RuntimeError: cuDNN error: CUDNN_STATUS_EXECUTION_FAILED when calling backward()

ptrblck · May 24, 2019, 6:14pm

Right, sorry for mixing it up.

What kind of metric are you using?
It looks like to output is directly passed to the metric function, without detaching it.
I doubt this is the issue, as this would increase the memory usage in each iteration.

che85 · May 24, 2019, 6:25pm

As metric I am using dice and as loss I am using MSE

ptrblck · May 24, 2019, 6:39pm

Thanks for the information!
Are you calling backward() on the dice loss/score?
If not, could you make sure to call detach() on the inputs, so that the computation graph won’t be stored (if that’s not already the case).

che85 · May 24, 2019, 7:05pm

Here some code snippet.

data = dataset[self.config["trainer"]["input"]]
target = dataset[self.config["trainer"]["target"]]

data, target = data.to(self.device), target.to(self.device)

self.optimizer.zero_grad()
output = self.model(data)

loss = self.loss(output, target)

if self.mixed_precision:
    with amp.scale_loss(loss, self.optimizer) as scaled_loss:
        scaled_loss.backward()
else:
    loss.backward()

self.optimizer.step()

step = (epoch - 1) * len(self.data_loader) + batch_idx
self.train_writer.set_step(step)
self.train_writer.add_scalar('loss', loss.item())
total_loss += loss.item()
total_metrics += self._eval_metrics(output, target, self.train_writer)

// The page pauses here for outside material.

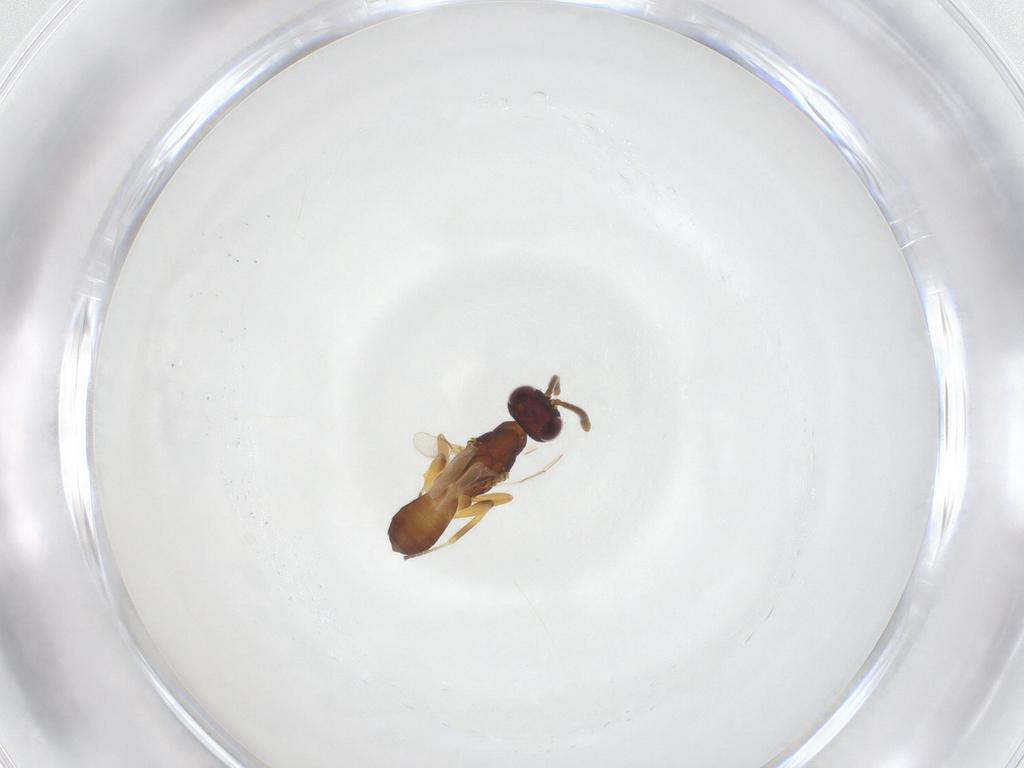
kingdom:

if self.verbosity >= 2 and batch_idx % self.log_step == 0:
    self.logger.info('Train Epoch: {} [{}/{} ({:.0f}%)] Loss: {:.6f}'.format(
        epoch,
        batch_idx * self.data_loader.batch_size,
        self.data_loader.n_samples,
        100.0 * batch_idx / len(self.data_loader),
        loss.item()))

log = {
    'loss': total_loss / len(self.data_loader),
    'metrics': (total_metrics / len(self.data_loader)).tolist()
}

if self.do_validation:
    val_log = self._valid_epoch(epoch, step)
    log = {**log, **val_log}

if self.lr_scheduler is not None:
    self.lr_scheduler.step()

che85 · May 24, 2019, 7:07pm

@ptrblck Do you see anything suspicious in the code I posted?

ptrblck · May 24, 2019, 7:35pm

total_metrics += self._eval_metrics(output, target, self.train_writer)

might store the computation graph.
Could you detach the tensors and try to run your code again?

total_metrics += self._eval_metrics(output.detach(), target, self.train_writer)

che85 · May 24, 2019, 11:49pm

Thanks for the reply. Sadly, it still fails at the exact same position. Any other ideas that I can try?

I also detached target and loss after use, but that didn’t do it either.

t.ouyang · October 17, 2019, 2:15pm

I run into the same issue when running code on a RTX2080, but everything is fine on a GTX1080/GTX1080Ti with the exactly same code.

ptrblck · October 17, 2019, 4:10pm

Could you post a code snippet to reproduce this issue?
PS: make sure to use CUDA>=10 for your RTX2080.

t.ouyang · October 18, 2019, 7:15am

Is that the correct version of CUDA shown in the image?
But I check the torch.version.cuda is 9.0.176, So I reinstall the torch-1.3.0 version and torch.version.cuda is 10.1.243 right now. But I got the error like below

So do I need to update my cuda driver to get all of this work?

t.ouyang · October 18, 2019, 8:22am

Luckily, I reinstall torch-1.2.0 and got torch.version.cuda == 10.0.130 , and everything is ok now. Thanks a lot for your enlightening ‘PS’ @ptrblck .

ptrblck · October 18, 2019, 10:12am

The latest PyTorch version 1.3.0 ships with CUDA10.1 or CUDA9.2.
As seen here, your system driver needs to be >= 418.39 for CUDA10.1. Updating the driver should work.

Note that your local CUDA install won’t be used, if you install the PyTorch binaries, since CUDA, cudnn etc. will be shipped in the binaries.

The error message seems to indicate a wrong CUDA version, while your driver is too old.